• _About this exercise_
When a line in the records contains the string "vase", copy that line.

• _Provided records_
================================
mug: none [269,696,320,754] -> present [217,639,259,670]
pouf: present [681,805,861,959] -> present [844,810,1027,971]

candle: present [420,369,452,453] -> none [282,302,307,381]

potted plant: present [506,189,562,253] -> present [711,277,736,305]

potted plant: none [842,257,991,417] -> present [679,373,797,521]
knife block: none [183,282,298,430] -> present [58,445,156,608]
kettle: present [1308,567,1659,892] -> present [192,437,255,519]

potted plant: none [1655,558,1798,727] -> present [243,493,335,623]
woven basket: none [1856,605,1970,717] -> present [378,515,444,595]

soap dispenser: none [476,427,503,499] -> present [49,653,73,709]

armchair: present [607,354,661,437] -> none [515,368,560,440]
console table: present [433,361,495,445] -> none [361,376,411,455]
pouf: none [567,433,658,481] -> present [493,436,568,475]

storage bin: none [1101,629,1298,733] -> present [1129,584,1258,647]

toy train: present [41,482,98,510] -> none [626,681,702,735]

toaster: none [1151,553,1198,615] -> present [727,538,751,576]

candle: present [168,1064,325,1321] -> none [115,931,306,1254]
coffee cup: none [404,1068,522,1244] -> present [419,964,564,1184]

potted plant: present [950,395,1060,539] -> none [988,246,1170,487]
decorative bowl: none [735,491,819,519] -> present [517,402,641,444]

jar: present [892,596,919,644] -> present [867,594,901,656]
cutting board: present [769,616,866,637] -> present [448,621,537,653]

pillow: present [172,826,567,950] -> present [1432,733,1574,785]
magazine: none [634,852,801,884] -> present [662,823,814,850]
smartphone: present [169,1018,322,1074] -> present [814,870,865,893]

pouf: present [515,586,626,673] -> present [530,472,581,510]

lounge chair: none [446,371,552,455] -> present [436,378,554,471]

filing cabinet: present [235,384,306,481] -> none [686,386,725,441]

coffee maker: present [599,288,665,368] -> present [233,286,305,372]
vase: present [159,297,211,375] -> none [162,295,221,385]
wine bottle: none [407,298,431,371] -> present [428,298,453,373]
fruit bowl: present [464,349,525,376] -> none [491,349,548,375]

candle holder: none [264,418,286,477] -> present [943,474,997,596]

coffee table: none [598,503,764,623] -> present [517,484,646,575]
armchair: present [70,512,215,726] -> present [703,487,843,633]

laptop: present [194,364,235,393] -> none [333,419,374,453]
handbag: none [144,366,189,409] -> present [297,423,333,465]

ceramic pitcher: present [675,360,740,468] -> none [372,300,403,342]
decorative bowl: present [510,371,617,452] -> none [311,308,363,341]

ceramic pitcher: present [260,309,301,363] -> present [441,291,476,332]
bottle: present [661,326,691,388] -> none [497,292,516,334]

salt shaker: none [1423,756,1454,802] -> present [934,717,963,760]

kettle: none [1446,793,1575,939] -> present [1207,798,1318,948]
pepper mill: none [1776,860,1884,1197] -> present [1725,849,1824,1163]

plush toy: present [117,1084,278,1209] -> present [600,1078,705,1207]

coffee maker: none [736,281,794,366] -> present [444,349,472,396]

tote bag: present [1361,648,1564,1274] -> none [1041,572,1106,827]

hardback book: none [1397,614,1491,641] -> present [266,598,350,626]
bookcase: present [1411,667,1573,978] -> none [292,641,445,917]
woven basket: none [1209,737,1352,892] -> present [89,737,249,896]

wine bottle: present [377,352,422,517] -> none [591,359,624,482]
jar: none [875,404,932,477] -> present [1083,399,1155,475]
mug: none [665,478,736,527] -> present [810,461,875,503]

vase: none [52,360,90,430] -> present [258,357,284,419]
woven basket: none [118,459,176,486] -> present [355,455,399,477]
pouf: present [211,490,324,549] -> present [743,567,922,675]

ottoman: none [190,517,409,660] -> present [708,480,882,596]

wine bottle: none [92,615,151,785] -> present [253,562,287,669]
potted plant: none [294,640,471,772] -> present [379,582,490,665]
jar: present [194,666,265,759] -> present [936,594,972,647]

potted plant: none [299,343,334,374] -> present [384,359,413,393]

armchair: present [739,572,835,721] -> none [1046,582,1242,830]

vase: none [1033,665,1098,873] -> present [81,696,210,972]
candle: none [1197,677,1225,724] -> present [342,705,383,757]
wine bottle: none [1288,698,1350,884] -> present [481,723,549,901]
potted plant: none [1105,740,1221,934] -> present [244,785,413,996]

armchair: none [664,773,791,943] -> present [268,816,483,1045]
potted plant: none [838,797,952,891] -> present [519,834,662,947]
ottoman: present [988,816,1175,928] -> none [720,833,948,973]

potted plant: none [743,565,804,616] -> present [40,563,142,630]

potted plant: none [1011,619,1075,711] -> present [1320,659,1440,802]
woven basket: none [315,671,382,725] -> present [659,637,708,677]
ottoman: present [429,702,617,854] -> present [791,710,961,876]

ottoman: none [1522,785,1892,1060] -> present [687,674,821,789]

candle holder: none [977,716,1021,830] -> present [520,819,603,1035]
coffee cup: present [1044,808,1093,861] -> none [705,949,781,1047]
================================
• _Your solution_
vase: present [159,297,211,375] -> none [162,295,221,385]
vase: none [52,360,90,430] -> present [258,357,284,419]
vase: none [1033,665,1098,873] -> present [81,696,210,972]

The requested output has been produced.